RIO – Em meio a uma saúde pública em crise e sucateada, alguns hospitais públicos da região da Grande Tijuca resistem e oferecem pesquisas, tratamentos e atendimentos diferenciados e de excelência. São eles: os hospitais universitários Gaffrée e Guinle e Pedro Ernesto e o Hospital Municipal Jesus.

O Gaffrée e Guinle, no Maracanã, além de pesquisas avançadas em doenças como zika, Aids e hepatites virais, vem oferecendo, desde fevereiro, mutirões de cirurgias plásticas. Entre os casos atendidos estão os de tumores de pele e lesões dermatológicas de uma maneira geral e outros casos mais específicos, como a lipoatrofia facial (comum em pacientes com Aids), e reconstruções de orelhas, como a que foi feita em uma paciente de 11 anos que nasceu sem o órgão.

— Juntando tudo isso, fizemos, até agora, mais de quatro mil procedimentos. Oferecemos cerca de 400 vagas por mês pelo Sisreg (Sistema de Regulação do Município). Havia pessoas com tumor de pele esperando há cinco anos atendimento. Isso é muito perigoso — diz Carlos Chagas Ricardo Cavalcanti Ribeiro, chefe do setor de Cirurgia Plástica do hospital desde o começo do ano. — Ao mesmo tempo em que atendemos a população, também formamos cirurgiões plásticos qualificados.

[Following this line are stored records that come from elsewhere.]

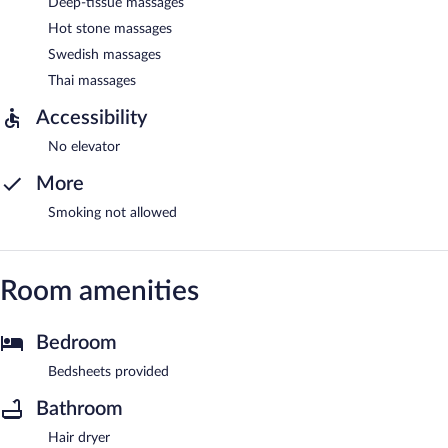
Deep-tissue massages
Hot stone massages
Swedish massages
Thai massages
Accessibility
No elevator
More
Smoking not allowed
Room amenities
Bedroom
Bedsheets provided
Bathroom
Hair dryer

Em agosto foi iniciado na unidade um mutirão específico de cirurgia de reconstrução mamária em decorrência de câncer de mama. Nesse caso, há situações em que as mulheres já recuperadas do câncer estão na fila há 20 anos esperando pelo procedimento. Até agora foram realizadas 15 cirurgias reparadoras. A paciente Rosemare Nunes foi a primeira a fazer a cirurgia de reconstrução mamária. Depois de vencer três tumores, ela acabou perdendo a mama esquerda.

— Não saía de casa, minha autoestima estava muito baixa — conta ela.

Toda a excelência oferecida pelo Gaffrée e Guinle se dá também pela boa administração e pela gestão local.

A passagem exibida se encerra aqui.